Maintaining a credit score during a pandemic is not easy because there have been many incidents of reducing working hours and losing jobs. In times of uncertainty like this, it’s time for you to ask for help. Contact your credit service provider for various waivers. Also, try to list the priority debts you have so you know which bills to pay first. Because, if your debt bill payments are late for up to 30 days it can make your credit score worse. A good credit score is in the numbers 700 – 850, while the credit score that needs attention is a score below 650. Creditors with a longer credit history will have the highest credit score possible, which is better than new creditors, as long as it is not damaged. by late payments. The duration of credit history has a 15% component in the credit score assessment. Every debt that you make becomes an assessment for the next credit debt. So it is important to make sure your previous debt is not in trouble.
The most important component of a credit score is the trust to pay off debts that are owed to you. Think again, are you paying your bills on time for every credit you have? If you pay up to 90 days late, the score will get even worse. Also make sure you don’t have pending debt settlement, asset confiscation, to demands from credit service providers. For you to have a good payment history, make sure you have an amount of debt that is no more than 30% of your total monthly income. The less debt you have, the easier it will be for you to pay it so that there are no arrears that can cause a bad credit score.

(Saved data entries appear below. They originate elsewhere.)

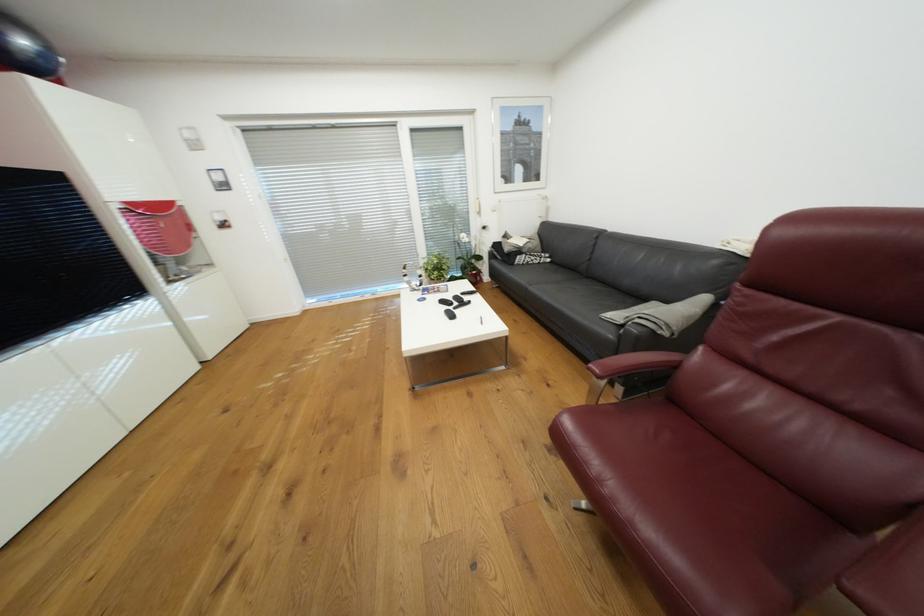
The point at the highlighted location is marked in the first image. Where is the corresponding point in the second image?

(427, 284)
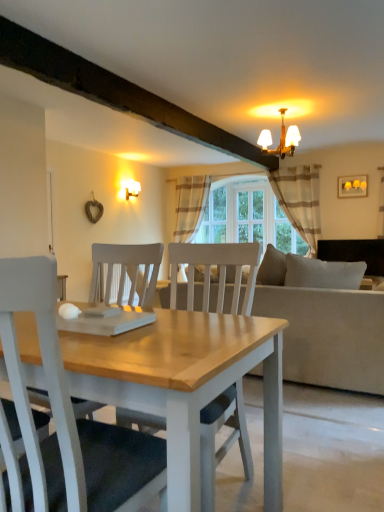
Identify the location of brown striped curtain at center, the second curtain positioned from the right. This screenshot has width=384, height=512. (190, 206).

Where is `beige fabric couch at center`? The image size is (384, 512). beige fabric couch at center is located at coordinates (328, 335).

What is the approximate height of matte yellow picture frame at upper right?

A: The height of matte yellow picture frame at upper right is 12.80 inches.

Locate an element on the screen. Image resolution: width=384 pixels, height=512 pixels. white painted wood chair at center is located at coordinates (70, 416).

The width and height of the screenshot is (384, 512). In order to click on clear glass door at center in this screenshot , I will do [250, 215].

Is brown striped curtain at center, placed as the 2th curtain when sorted from front to back, to the right of white painted wood chair at center from the viewer's perspective?

Correct, you'll find brown striped curtain at center, placed as the 2th curtain when sorted from front to back, to the right of white painted wood chair at center.

Does brown striped curtain at center, the 1th curtain viewed from the left, turn towards white painted wood chair at center?

No, brown striped curtain at center, the 1th curtain viewed from the left, does not turn towards white painted wood chair at center.

Which of these two, brown striped curtain at center, the second curtain positioned from the right, or white painted wood chair at center, stands taller?

brown striped curtain at center, the second curtain positioned from the right, is taller.

Is point (197, 207) positioned behind point (63, 431)?

Yes, it is behind point (63, 431).

Is matte yellow picture frame at upper right outside of clear glass door at center?

Yes, matte yellow picture frame at upper right is located beyond the bounds of clear glass door at center.

In terms of width, does matte yellow picture frame at upper right look wider or thinner when compared to clear glass door at center?

Considering their sizes, matte yellow picture frame at upper right looks slimmer than clear glass door at center.

From a real-world perspective, is matte yellow picture frame at upper right over clear glass door at center?

Yes, from a real-world perspective, matte yellow picture frame at upper right is over clear glass door at center

Does matte yellow picture frame at upper right have a larger size compared to clear glass door at center?

Incorrect, matte yellow picture frame at upper right is not larger than clear glass door at center.

Considering the positions of objects beige striped fabric curtain at upper right, placed as the 2th curtain when sorted from back to front, and brown striped curtain at center, which is counted as the first curtain, starting from the back, in the image provided, who is more to the left, beige striped fabric curtain at upper right, placed as the 2th curtain when sorted from back to front, or brown striped curtain at center, which is counted as the first curtain, starting from the back,?

Positioned to the left is brown striped curtain at center, which is counted as the first curtain, starting from the back.

Is beige striped fabric curtain at upper right, the second curtain in the left-to-right sequence, next to brown striped curtain at center, the 1th curtain viewed from the left, and touching it?

There is a gap between beige striped fabric curtain at upper right, the second curtain in the left-to-right sequence, and brown striped curtain at center, the 1th curtain viewed from the left.

Based on the photo, from the image's perspective, which is below, beige striped fabric curtain at upper right, marked as the 1th curtain in a front-to-back arrangement, or brown striped curtain at center, the second curtain positioned from the right?

beige striped fabric curtain at upper right, marked as the 1th curtain in a front-to-back arrangement.

Between beige striped fabric curtain at upper right, placed as the 2th curtain when sorted from back to front, and white painted wood chair at center, which one has smaller size?

With smaller size is white painted wood chair at center.

In the scene shown: From a real-world perspective, which is physically above, beige striped fabric curtain at upper right, the second curtain in the left-to-right sequence, or white painted wood chair at center?

beige striped fabric curtain at upper right, the second curtain in the left-to-right sequence, is physically above.

Is there a large distance between beige striped fabric curtain at upper right, the second curtain in the left-to-right sequence, and white painted wood chair at center?

beige striped fabric curtain at upper right, the second curtain in the left-to-right sequence, is far away from white painted wood chair at center.

Is beige striped fabric curtain at upper right, which is the first curtain in right-to-left order, inside or outside of white painted wood chair at center?

beige striped fabric curtain at upper right, which is the first curtain in right-to-left order, is spatially situated outside white painted wood chair at center.

Find the location of `the 2nd lamp positioned above the beige striped fabric curtain at upper right, the second curtain in the left-to-right sequence (from a real-world perspective)`. the 2nd lamp positioned above the beige striped fabric curtain at upper right, the second curtain in the left-to-right sequence (from a real-world perspective) is located at coordinates (280, 139).

Is beige striped fabric curtain at upper right, placed as the 2th curtain when sorted from back to front, smaller than white glass chandelier at upper center, the first lamp viewed from the right?

No.

How different are the orientations of beige striped fabric curtain at upper right, marked as the 1th curtain in a front-to-back arrangement, and white glass chandelier at upper center, the first lamp viewed from the right, in degrees?

0.00469 degrees.

From the image's perspective, between beige striped fabric curtain at upper right, placed as the 2th curtain when sorted from back to front, and white glass chandelier at upper center, placed as the 1th lamp when sorted from front to back, who is located below?

beige striped fabric curtain at upper right, placed as the 2th curtain when sorted from back to front, is shown below in the image.

Is brown striped curtain at center, the second curtain positioned from the right, far from clear glass door at center?

No, brown striped curtain at center, the second curtain positioned from the right, is not far from clear glass door at center.

Find the location of a particular element. glass door to the right of brown striped curtain at center, which is counted as the first curtain, starting from the back is located at coordinates (250, 215).

Is brown striped curtain at center, the second curtain positioned from the right, looking in the opposite direction of clear glass door at center?

No.

From a real-world perspective, is brown striped curtain at center, placed as the 2th curtain when sorted from front to back, above or below clear glass door at center?

In terms of real-world spatial position, brown striped curtain at center, placed as the 2th curtain when sorted from front to back, is above clear glass door at center.

Is beige fabric couch at center turned away from matte yellow picture frame at upper right?

No, matte yellow picture frame at upper right is not at the back of beige fabric couch at center.

Is beige fabric couch at center in front of or behind matte yellow picture frame at upper right in the image?

Visually, beige fabric couch at center is located in front of matte yellow picture frame at upper right.

From the image's perspective, who appears lower, beige fabric couch at center or matte yellow picture frame at upper right?

beige fabric couch at center appears lower in the image.

Does beige fabric couch at center have a smaller size compared to matte yellow picture frame at upper right?

Incorrect, beige fabric couch at center is not smaller in size than matte yellow picture frame at upper right.

Locate an element on the screen. curtain that is the 2nd one above the white painted wood chair at center (from a real-world perspective) is located at coordinates (190, 206).

This screenshot has width=384, height=512. Identify the location of picture frame that is above the clear glass door at center (from the image's perspective). (352, 186).

Consider the image. Looking at the image, which one is located further to brown striped curtain at center, which is counted as the first curtain, starting from the back, beige striped fabric curtain at upper right, marked as the 1th curtain in a front-to-back arrangement, or matte white wall sconce at upper left, which is the 1th lamp from back to front?

beige striped fabric curtain at upper right, marked as the 1th curtain in a front-to-back arrangement, is positioned further to the anchor brown striped curtain at center, which is counted as the first curtain, starting from the back.

Which object lies nearer to the anchor point matte white wall sconce at upper left, which is the 1th lamp from back to front, white painted wood chair at center or brown striped curtain at center, which is counted as the first curtain, starting from the back?

Among the two, brown striped curtain at center, which is counted as the first curtain, starting from the back, is located nearer to matte white wall sconce at upper left, which is the 1th lamp from back to front.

Besides, you should not open more than one new credit account at the same time or nearby. Opening several new credit accounts shortly will reduce your credit score. At least new credit has a score component of 10% of your credit score. Because people will tend to open new accounts when they experience cash flow problems and are afraid that they will not be able to pay all debt bills fairly. At least give one year break if you want to open a new credit account. Plus, the 10% score component in the credit score assessment also applies to mixed credit uses.